**Stored data entries**
- - -
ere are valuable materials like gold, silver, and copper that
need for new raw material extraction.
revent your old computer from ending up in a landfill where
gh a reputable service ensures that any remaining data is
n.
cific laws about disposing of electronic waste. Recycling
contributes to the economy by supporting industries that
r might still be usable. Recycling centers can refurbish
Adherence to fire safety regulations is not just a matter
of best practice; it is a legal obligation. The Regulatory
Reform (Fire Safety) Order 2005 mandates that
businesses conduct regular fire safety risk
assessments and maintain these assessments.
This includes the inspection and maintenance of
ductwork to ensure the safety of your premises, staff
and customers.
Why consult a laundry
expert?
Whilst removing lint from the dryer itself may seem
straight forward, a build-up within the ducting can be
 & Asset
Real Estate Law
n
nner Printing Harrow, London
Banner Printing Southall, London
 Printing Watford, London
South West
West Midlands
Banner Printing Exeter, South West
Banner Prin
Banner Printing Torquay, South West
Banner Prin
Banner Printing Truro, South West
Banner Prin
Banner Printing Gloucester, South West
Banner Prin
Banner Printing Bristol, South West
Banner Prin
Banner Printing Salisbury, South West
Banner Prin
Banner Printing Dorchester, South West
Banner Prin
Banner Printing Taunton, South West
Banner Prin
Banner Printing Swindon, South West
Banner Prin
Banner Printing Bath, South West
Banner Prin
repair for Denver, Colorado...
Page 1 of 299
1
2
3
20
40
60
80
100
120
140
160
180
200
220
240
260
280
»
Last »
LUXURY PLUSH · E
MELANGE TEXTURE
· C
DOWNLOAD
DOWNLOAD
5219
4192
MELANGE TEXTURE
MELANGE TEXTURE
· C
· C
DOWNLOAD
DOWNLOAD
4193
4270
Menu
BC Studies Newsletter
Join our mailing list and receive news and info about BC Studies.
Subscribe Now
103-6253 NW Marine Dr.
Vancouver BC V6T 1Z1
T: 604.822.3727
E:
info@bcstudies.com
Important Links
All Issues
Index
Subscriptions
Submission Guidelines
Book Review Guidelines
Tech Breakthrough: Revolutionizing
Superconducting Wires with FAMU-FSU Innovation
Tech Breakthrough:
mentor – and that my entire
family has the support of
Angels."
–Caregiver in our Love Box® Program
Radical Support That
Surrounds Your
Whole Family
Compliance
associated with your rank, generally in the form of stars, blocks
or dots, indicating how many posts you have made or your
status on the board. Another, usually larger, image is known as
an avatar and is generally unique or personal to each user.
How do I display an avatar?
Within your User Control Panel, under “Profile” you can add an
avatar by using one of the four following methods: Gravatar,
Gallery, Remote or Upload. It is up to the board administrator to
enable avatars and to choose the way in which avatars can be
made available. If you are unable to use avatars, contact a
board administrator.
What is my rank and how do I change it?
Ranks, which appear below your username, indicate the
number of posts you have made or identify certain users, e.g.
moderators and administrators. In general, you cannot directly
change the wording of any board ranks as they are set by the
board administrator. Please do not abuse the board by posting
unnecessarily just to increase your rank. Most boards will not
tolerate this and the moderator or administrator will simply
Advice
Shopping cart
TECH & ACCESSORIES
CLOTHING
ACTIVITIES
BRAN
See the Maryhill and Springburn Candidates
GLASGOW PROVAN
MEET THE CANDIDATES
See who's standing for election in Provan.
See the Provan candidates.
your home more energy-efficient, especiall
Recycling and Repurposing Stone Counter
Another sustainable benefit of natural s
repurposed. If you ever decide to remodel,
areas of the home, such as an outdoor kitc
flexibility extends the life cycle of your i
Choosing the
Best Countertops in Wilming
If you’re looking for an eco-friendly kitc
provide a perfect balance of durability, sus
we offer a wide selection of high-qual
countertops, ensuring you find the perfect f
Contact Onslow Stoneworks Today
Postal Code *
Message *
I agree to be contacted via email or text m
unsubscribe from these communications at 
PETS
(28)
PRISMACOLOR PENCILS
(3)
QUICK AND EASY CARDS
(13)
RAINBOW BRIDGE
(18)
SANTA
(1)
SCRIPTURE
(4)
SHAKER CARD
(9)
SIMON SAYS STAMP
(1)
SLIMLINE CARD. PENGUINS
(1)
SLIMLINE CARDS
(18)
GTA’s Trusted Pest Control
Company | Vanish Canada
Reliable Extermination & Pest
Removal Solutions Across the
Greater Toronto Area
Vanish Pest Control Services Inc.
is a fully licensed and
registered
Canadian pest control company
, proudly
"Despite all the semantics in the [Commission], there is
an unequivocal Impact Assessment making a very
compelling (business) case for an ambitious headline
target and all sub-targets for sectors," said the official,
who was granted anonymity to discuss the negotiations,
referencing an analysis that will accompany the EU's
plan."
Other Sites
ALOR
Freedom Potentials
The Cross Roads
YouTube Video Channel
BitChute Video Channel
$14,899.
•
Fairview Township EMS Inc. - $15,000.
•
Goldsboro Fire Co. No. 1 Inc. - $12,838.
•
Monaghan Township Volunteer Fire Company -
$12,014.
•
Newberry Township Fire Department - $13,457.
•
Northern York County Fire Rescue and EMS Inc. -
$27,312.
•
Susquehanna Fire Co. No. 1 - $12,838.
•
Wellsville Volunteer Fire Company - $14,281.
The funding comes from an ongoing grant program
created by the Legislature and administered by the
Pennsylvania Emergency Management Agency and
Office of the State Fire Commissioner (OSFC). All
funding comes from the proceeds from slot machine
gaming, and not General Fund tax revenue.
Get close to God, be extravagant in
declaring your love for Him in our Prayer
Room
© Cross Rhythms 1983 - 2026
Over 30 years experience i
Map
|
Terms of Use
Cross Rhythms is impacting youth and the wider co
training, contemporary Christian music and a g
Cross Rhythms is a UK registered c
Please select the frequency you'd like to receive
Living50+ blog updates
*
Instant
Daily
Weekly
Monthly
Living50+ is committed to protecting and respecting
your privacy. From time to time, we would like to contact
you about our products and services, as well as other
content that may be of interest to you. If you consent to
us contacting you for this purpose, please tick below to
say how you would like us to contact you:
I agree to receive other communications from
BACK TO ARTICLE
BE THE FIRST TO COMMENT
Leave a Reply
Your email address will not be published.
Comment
- - -
**Exercise details**
Reproduce the entries above in full by retyping them exactly.

**Answer to this task**
ere are valuable materials like gold, silver, and copper that
need for new raw material extraction.
revent your old computer from ending up in a landfill where
gh a reputable service ensures that any remaining data is
n.
cific laws about disposing of electronic waste. Recycling
contributes to the economy by supporting industries that
r might still be usable. Recycling centers can refurbish
Adherence to fire safety regulations is not just a matter
of best practice; it is a legal obligation. The Regulatory
Reform (Fire Safety) Order 2005 mandates that
businesses conduct regular fire safety risk
assessments and maintain these assessments.
This includes the inspection and maintenance of
ductwork to ensure the safety of your premises, staff
and customers.
Why consult a laundry
expert?
Whilst removing lint from the dryer itself may seem
straight forward, a build-up within the ducting can be
 & Asset
Real Estate Law
n
nner Printing Harrow, London
Banner Printing Southall, London
 Printing Watford, London
South West
West Midlands
Banner Printing Exeter, South West
Banner Prin
Banner Printing Torquay, South West
Banner Prin
Banner Printing Truro, South West
Banner Prin
Banner Printing Gloucester, South West
Banner Prin
Banner Printing Bristol, South West
Banner Prin
Banner Printing Salisbury, South West
Banner Prin
Banner Printing Dorchester, South West
Banner Prin
Banner Printing Taunton, South West
Banner Prin
Banner Printing Swindon, South West
Banner Prin
Banner Printing Bath, South West
Banner Prin
repair for Denver, Colorado...
Page 1 of 299
1
2
3
20
40
60
80
100
120
140
160
180
200
220
240
260
280
»
Last »
LUXURY PLUSH · E
MELANGE TEXTURE
· C
DOWNLOAD
DOWNLOAD
5219
4192
MELANGE TEXTURE
MELANGE TEXTURE
· C
· C
DOWNLOAD
DOWNLOAD
4193
4270
Menu
BC Studies Newsletter
Join our mailing list and receive news and info about BC Studies.
Subscribe Now
103-6253 NW Marine Dr.
Vancouver BC V6T 1Z1
T: 604.822.3727
E:
info@bcstudies.com
Important Links
All Issues
Index
Subscriptions
Submission Guidelines
Book Review Guidelines
Tech Breakthrough: Revolutionizing
Superconducting Wires with FAMU-FSU Innovation
Tech Breakthrough:
mentor – and that my entire
family has the support of
Angels."
–Caregiver in our Love Box® Program
Radical Support That
Surrounds Your
Whole Family
Compliance
associated with your rank, generally in the form of stars, blocks
or dots, indicating how many posts you have made or your
status on the board. Another, usually larger, image is known as
an avatar and is generally unique or personal to each user.
How do I display an avatar?
Within your User Control Panel, under “Profile” you can add an
avatar by using one of the four following methods: Gravatar,
Gallery, Remote or Upload. It is up to the board administrator to
enable avatars and to choose the way in which avatars can be
made available. If you are unable to use avatars, contact a
board administrator.
What is my rank and how do I change it?
Ranks, which appear below your username, indicate the
number of posts you have made or identify certain users, e.g.
moderators and administrators. In general, you cannot directly
change the wording of any board ranks as they are set by the
board administrator. Please do not abuse the board by posting
unnecessarily just to increase your rank. Most boards will not
tolerate this and the moderator or administrator will simply
Advice
Shopping cart
TECH & ACCESSORIES
CLOTHING
ACTIVITIES
BRAN
See the Maryhill and Springburn Candidates
GLASGOW PROVAN
MEET THE CANDIDATES
See who's standing for election in Provan.
See the Provan candidates.
your home more energy-efficient, especiall
Recycling and Repurposing Stone Counter
Another sustainable benefit of natural s
repurposed. If you ever decide to remodel,
areas of the home, such as an outdoor kitc
flexibility extends the life cycle of your i
Choosing the
Best Countertops in Wilming
If you’re looking for an eco-friendly kitc
provide a perfect balance of durability, sus
we offer a wide selection of high-qual
countertops, ensuring you find the perfect f
Contact Onslow Stoneworks Today
Postal Code *
Message *
I agree to be contacted via email or text m
unsubscribe from these communications at 
PETS
(28)
PRISMACOLOR PENCILS
(3)
QUICK AND EASY CARDS
(13)
RAINBOW BRIDGE
(18)
SANTA
(1)
SCRIPTURE
(4)
SHAKER CARD
(9)
SIMON SAYS STAMP
(1)
SLIMLINE CARD. PENGUINS
(1)
SLIMLINE CARDS
(18)
GTA’s Trusted Pest Control
Company | Vanish Canada
Reliable Extermination & Pest
Removal Solutions Across the
Greater Toronto Area
Vanish Pest Control Services Inc.
is a fully licensed and
registered
Canadian pest control company
, proudly
"Despite all the semantics in the [Commission], there is
an unequivocal Impact Assessment making a very
compelling (business) case for an ambitious headline
target and all sub-targets for sectors," said the official,
who was granted anonymity to discuss the negotiations,
referencing an analysis that will accompany the EU's
plan."
Other Sites
ALOR
Freedom Potentials
The Cross Roads
YouTube Video Channel
BitChute Video Channel
$14,899.
•
Fairview Township EMS Inc. - $15,000.
•
Goldsboro Fire Co. No. 1 Inc. - $12,838.
•
Monaghan Township Volunteer Fire Company -
$12,014.
•
Newberry Township Fire Department - $13,457.
•
Northern York County Fire Rescue and EMS Inc. -
$27,312.
•
Susquehanna Fire Co. No. 1 - $12,838.
•
Wellsville Volunteer Fire Company - $14,281.
The funding comes from an ongoing grant program
created by the Legislature and administered by the
Pennsylvania Emergency Management Agency and
Office of the State Fire Commissioner (OSFC). All
funding comes from the proceeds from slot machine
gaming, and not General Fund tax revenue.
Get close to God, be extravagant in
declaring your love for Him in our Prayer
Room
© Cross Rhythms 1983 - 2026
Over 30 years experience i
Map
|
Terms of Use
Cross Rhythms is impacting youth and the wider co
training, contemporary Christian music and a g
Cross Rhythms is a UK registered c
Please select the frequency you'd like to receive
Living50+ blog updates
*
Instant
Daily
Weekly
Monthly
Living50+ is committed to protecting and respecting
your privacy. From time to time, we would like to contact
you about our products and services, as well as other
content that may be of interest to you. If you consent to
us contacting you for this purpose, please tick below to
say how you would like us to contact you:
I agree to receive other communications from
BACK TO ARTICLE
BE THE FIRST TO COMMENT
Leave a Reply
Your email address will not be published.
Comment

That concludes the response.